Opdracht » Geef uit de tekst over shredderafval en het Circulair Materialen Plan letterlijk het gedeelte weer dat opent met de woorden waarin "Maximum overig shredderafval" voorkomt en sluit met "niet te realiseren.".

==== Studietekst ====

Maximum overig shredderafval
Het Afvalplan Shredderafval bevat als noviteit dat de inperking van het te storten materiaal voor ‘overig shredderafval’ wordt gelijkgesteld aan het maximumpercentage dat geldt voor het shredderafval van autowrakken. Dat maximum bedraagt 5% van de input van de eerste shredder. De consistente samenstelling van het auto-shredderafval is echter niet te vergelijken met het complexe shredderafval, dat ontstaat uit o.a. welvaartsschroot en AEEA. Het opnemen van een maximum voor overig shredderafval van 5% van de totale input van de eerste shredderinstallatie is om die redenen technisch en financieel-economisch niet te realiseren.
Doordobberen
Met het beschrijven van ketens en her en der wat oproepjes aan producenten en ontwerpers om mogelijk secundaire grondstoffen in te zetten, en vooral ook te denken aan circulariteit bij het ontwerpen van nieuwe producten, maak je geen Circulair Materialen Plan. Voor een instrument dat bijdraagt aan de noodzakelijke overgang naar een Circulaire Economie is een beleidskader nodig dat de rol van secundaire grondstoffen erkent. Het moet ook beleidsmatig voorbereidingen treffen om de inzet van hoogwaardige secundaire grondstoffen te stimuleren. Daarvan is in dit ontwerp CMP geen sprake. Integendeel zelfs. Het is ‘doordobberen’ op een achterhaald lineair afvalstoffenbegrip van 50 jaar geleden. Nergens in dit CMP wordt zelfs maar de intentie geuit om die afvalstoffendefinitie naar de toekomst toe te willen veranderen. Dit alles maakt het huidige ontwerp-CMP onbruikbaar als instrument om de transitie naar de Circulaire Economie te ondersteunen. Eerder zet het de rem hierop. De MRF heeft samen met andere recyclingorganisaties het ministerie uitgenodigd om te bespreken hoe we het Circulair Materialen Plan kunnen ombuigen naar een raamwerk waarmee wij als maatschappij de sprong naar de Circulaire Economie wel kunnen realiseren. Een circulaire economie waarbij beleid en regelgeving de randvoorwaarden hebben gecreëerd voor een circulaire productie en hoogwaardige recyclingstromen als metalen worden erkend als waardevolle en essentiële, secundaire grondstofstroom. De MRF zal dit ook neerleggen bij de Tweede Kamer. Meerdere Kamerleden hebben al aangekondigd om over dit CMP een Rondetafelsessie in de Kamer te gaan organiseren.

==== Inhoud dataset ====

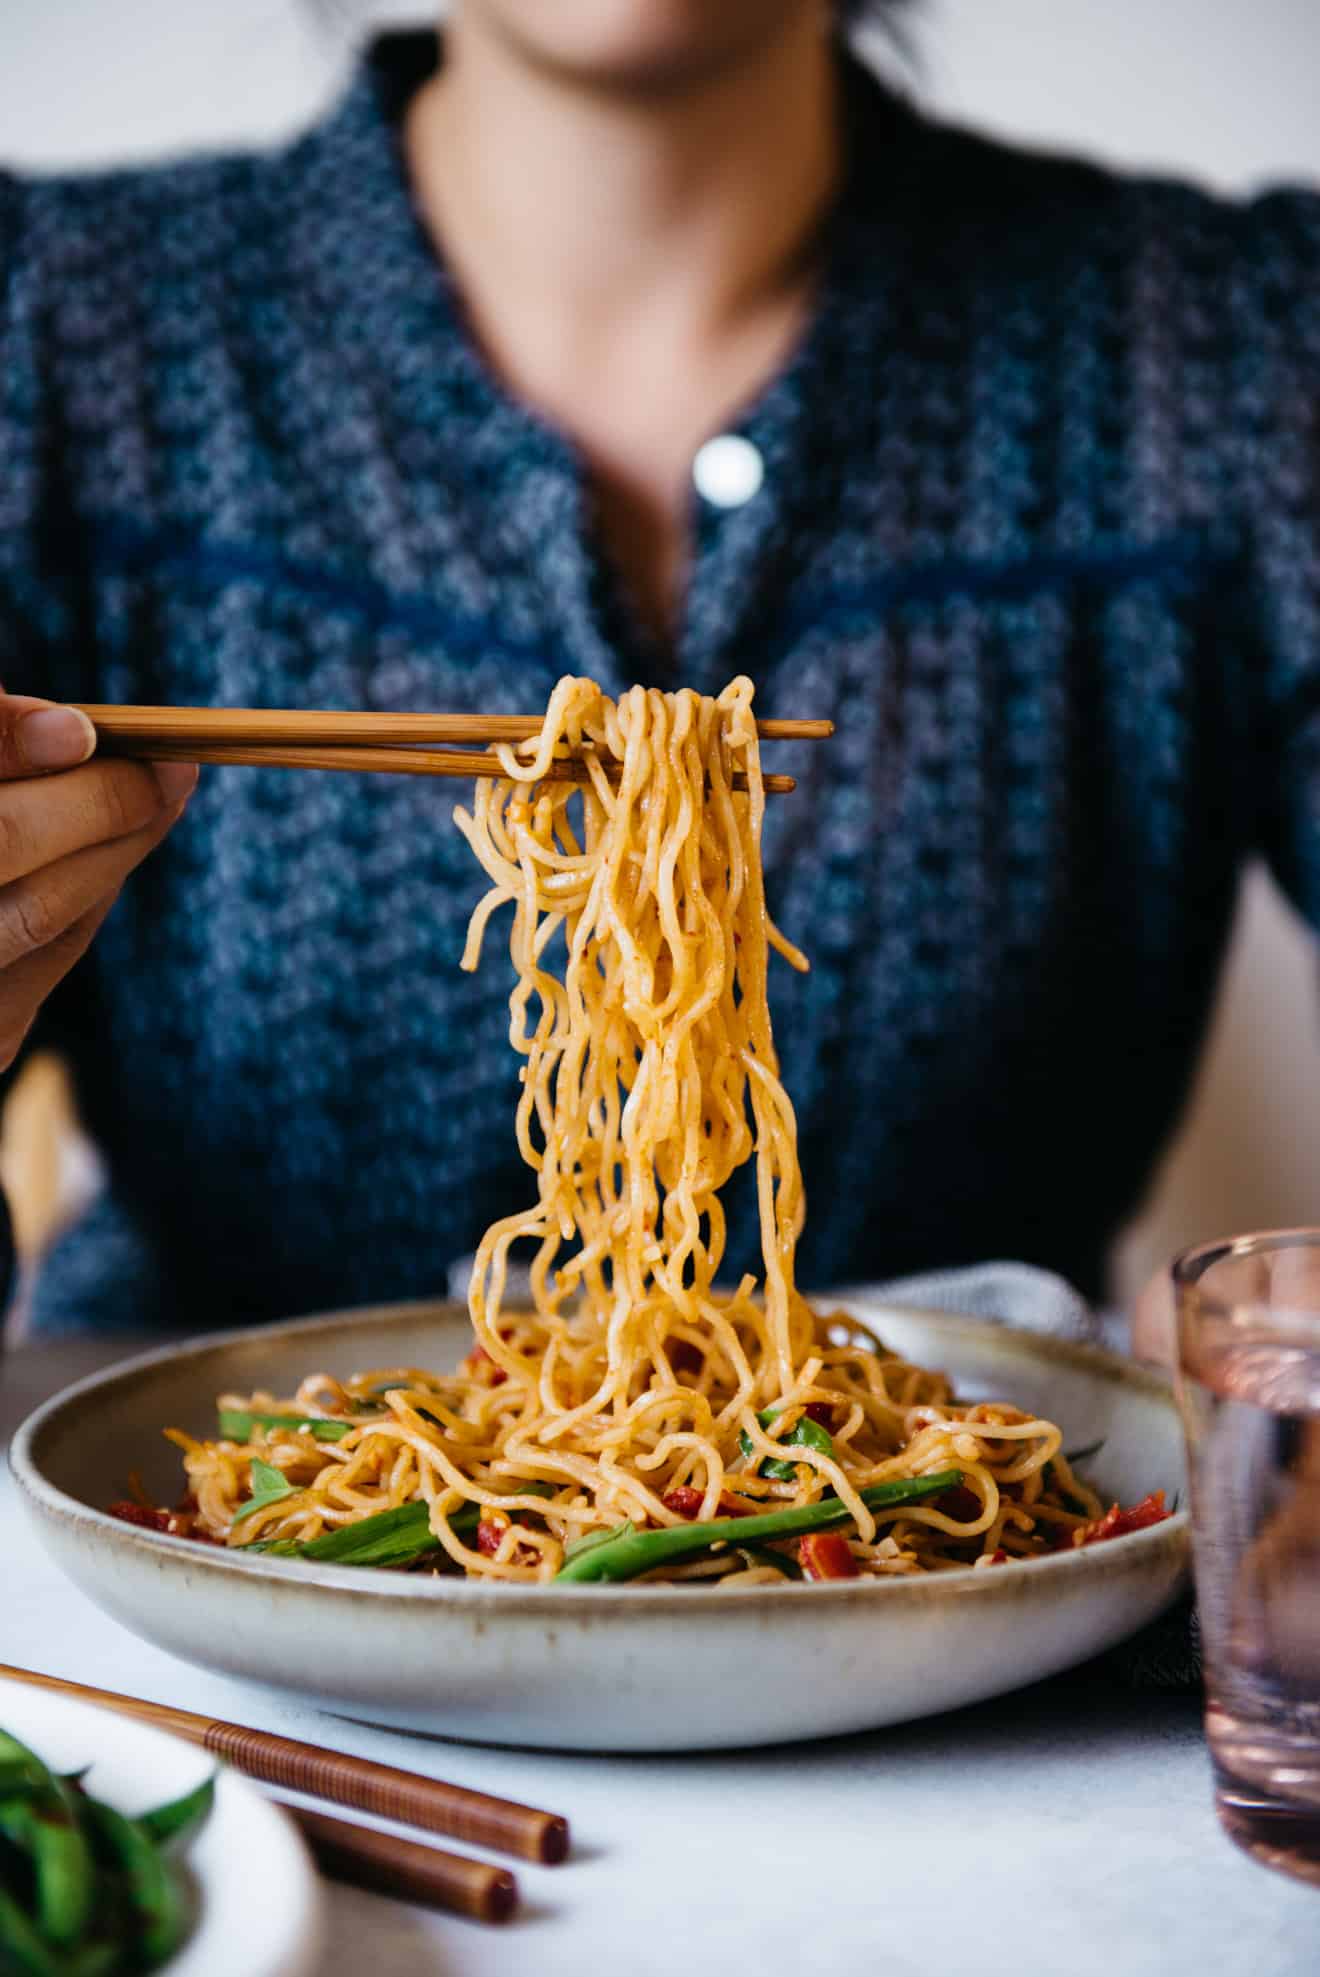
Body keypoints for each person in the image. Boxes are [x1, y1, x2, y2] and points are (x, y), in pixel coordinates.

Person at [0, 1, 1316, 1342]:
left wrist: (1270, 1314)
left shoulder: (1238, 343)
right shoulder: (41, 323)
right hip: (183, 1500)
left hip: (979, 1505)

====

Uitvoer hieronder »
Maximum overig shredderafval
Het Afvalplan Shredderafval bevat als noviteit dat de inperking van het te storten materiaal voor ‘overig shredderafval’ wordt gelijkgesteld aan het maximumpercentage dat geldt voor het shredderafval van autowrakken. Dat maximum bedraagt 5% van de input van de eerste shredder. De consistente samenstelling van het auto-shredderafval is echter niet te vergelijken met het complexe shredderafval, dat ontstaat uit o.a. welvaartsschroot en AEEA. Het opnemen van een maximum voor overig shredderafval van 5% van de totale input van de eerste shredderinstallatie is om die redenen technisch en financieel-economisch niet te realiseren.